Loneliness reshapes the brain. We're biological creatures evolved to be outside, to interact with the physical world and real people. There are upsides and downsides to every nation, the upside of American individuality is looser social bonds and more loneliness.
People aren't machines that work linearly and consistently. They work in bursts. These bursts precede idle time, or interruption or whatever. When people are interrupted from doing their normal work they become more innovative during downtimes. Bursts go deep, here is a long talk on it.
The wealthiest enjoy parenting the least. The poorest people like parenting the most. Why is that? I think it’s because having kids limits your options. The world we have created today is an adult-playground. You can travel anywhere, enjoy wonderful restaurants and engage in so many activities. Kids limit your options. With poor people, there are no options, so they just enjoy being parents.
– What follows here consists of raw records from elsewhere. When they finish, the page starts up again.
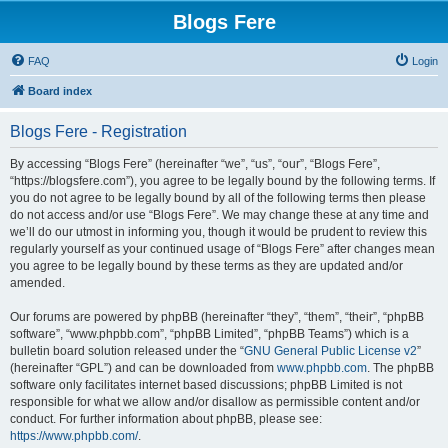
Blogs Fere
FAQ
Login
Board index
Blogs Fere - Registration
By accessing “Blogs Fere” (hereinafter “we”, “us”, “our”, “Blogs Fere”,
“https://blogsfere.com”), you agree to be legally bound by the following terms. If
you do not agree to be legally bound by all of the following terms then please
do not access and/or use “Blogs Fere”. We may change these at any time and
we’ll do our utmost in informing you, though it would be prudent to review this
regularly yourself as your continued usage of “Blogs Fere” after changes mean
you agree to be legally bound by these terms as they are updated and/or
amended.
Our forums are powered by phpBB (hereinafter “they”, “them”, “their”, “phpBB
software”, “www.phpbb.com”, “phpBB Limited”, “phpBB Teams”) which is a
bulletin board solution released under the “
GNU General Public License v2
”
(hereinafter “GPL”) and can be downloaded from
www.phpbb.com
. The phpBB
software only facilitates internet based discussions; phpBB Limited is not
responsible for what we allow and/or disallow as permissible content and/or
conduct. For further information about phpBB, please see:
https://www.phpbb.com/
.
A survey asked Americans where they would prefer to live in if money was no object. California, specifically, Los Angeles is still the dream for many Americans. The other cities on the list probably change depending on the economy or trends. But LA still exists in the American imagination as the ideal place, for probably the last 70 years. However, it’s expensive and more people want to be there.
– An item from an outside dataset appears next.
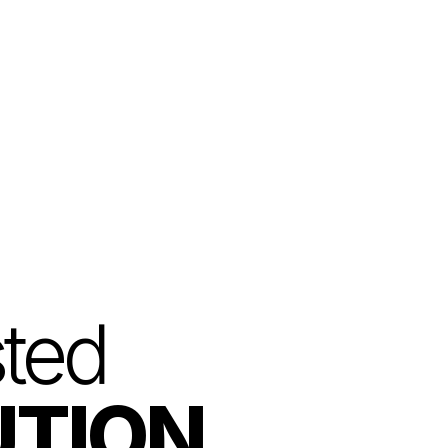
Login
Get Started
sted
UTION.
If you're new to Primitive Technology then it's worth starting from the oldest videos and working forward. He's been at it for years initially as a hobby and now he earns enough to make it his "job". He doesn't attempt to recreate the paths taken by ancient people - he's willing to use modern scientific knowledge - but he does appear to live by his rule of not taking anything with him and just using only the natural resources around him.
Up until the 1940s, chickens played a small role in agriculture compared to beef and pork. That all changed in the 1930s with sophisticated breeding techniques which transformed the chicken from a small egg-layer into a giant, meat-producing machine. What’s interesting about the chicken is that it is a predator, it eats other animals. Humans usually don’t eat predators and eat mainly herbivores.